Morris Duffy Alonso Faley & Pitcoff, New York (Iryna S. Krauchanka and Kevin A. Faley of counsel), for appellants.
Halperin & Halperin, P.C., New York (Jeffrey Weiskopf of counsel), for respondent.
Gische, J.P., Webber, Scarpulla, Rodriguez, Higgitt, JJ.
Order, Supreme Court, New York County (Lynn R. Kotler, J.), entered on or about May 18, 2021, which, to the extent appealed, denied defendants’ motion for summary judgment dismissing the complaint, unanimously affirmed, without costs.
Even assuming the "Release of Liability and Assumption of Risk" executed by plaintiff can be read to exculpate defendants from the consequences of their own negligence (cf. Gross v. Sweet, 49 N.Y.2d 102, 424 N.Y.S.2d 365, 400 N.E.2d 306 [1979] ), there are issues of fact as to whether defendants’ facility offers recreational as well as instructional uses, and therefore as to whether the release is void pursuant to General Obligations Law § 5–326 where plaintiff was allegedly injured during defendant's resistance-band exercise class (see Hsu v. Krav Maga NYC, LLC, 138 A.D.3d 463, 464, 29 N.Y.S.3d 307 [1st Dept. 2016] ). Deposition testimony by the facility's founder shows that defendants’ specialized fitness classes could be considered both instructional and recreational in purpose. Defendants have offered no documentary evidence that General Obligations Law § 5–326 bars enforcement of the release on the ground that their classes were primarily instructional (see Kim v. Harry Hanson, Inc., 122 A.D.3d 529, 530, 997 N.Y.S.2d 391 [1st Dept. 2014] ; Debell v. Wellbridge Club Mgt., Inc., 40 A.D.3d 248, 249–250, 835 N.Y.S.2d 170 [1st Dept. 2007] ).

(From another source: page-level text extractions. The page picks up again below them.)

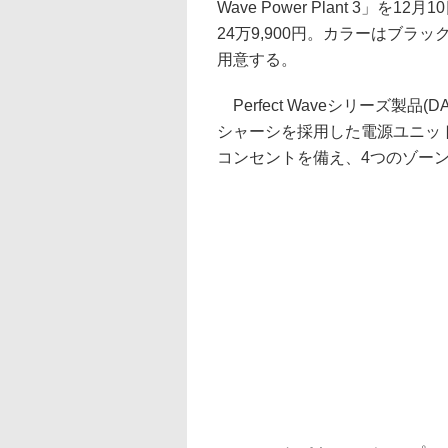
Wave Power Plant 3」を
24万9,900円。カラーはブラック
用意する。
Perfect Waveシリーズ製品(DA
シャーシを採用した電源ユニット
コンセントを備え、4つのゾー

The records also present factual issues as to whether plaintiff assumed the risks of the class activity (see Latimer v. City of New York, 118 A.D.3d 420, 421, 987 N.Y.S.2d 58 [1st Dept. 2014] ). Plaintiff testified that she was inexperienced in the use of the stretching bands and that the class instructor did not give prior instruction regarding their use. The testimony also raises an issue of fact as to whether plaintiff was given sufficient information to fully appreciate the risks of the specific exercise in question (see id. ).
We have considered defendants’ remaining contentions and find them unavailing.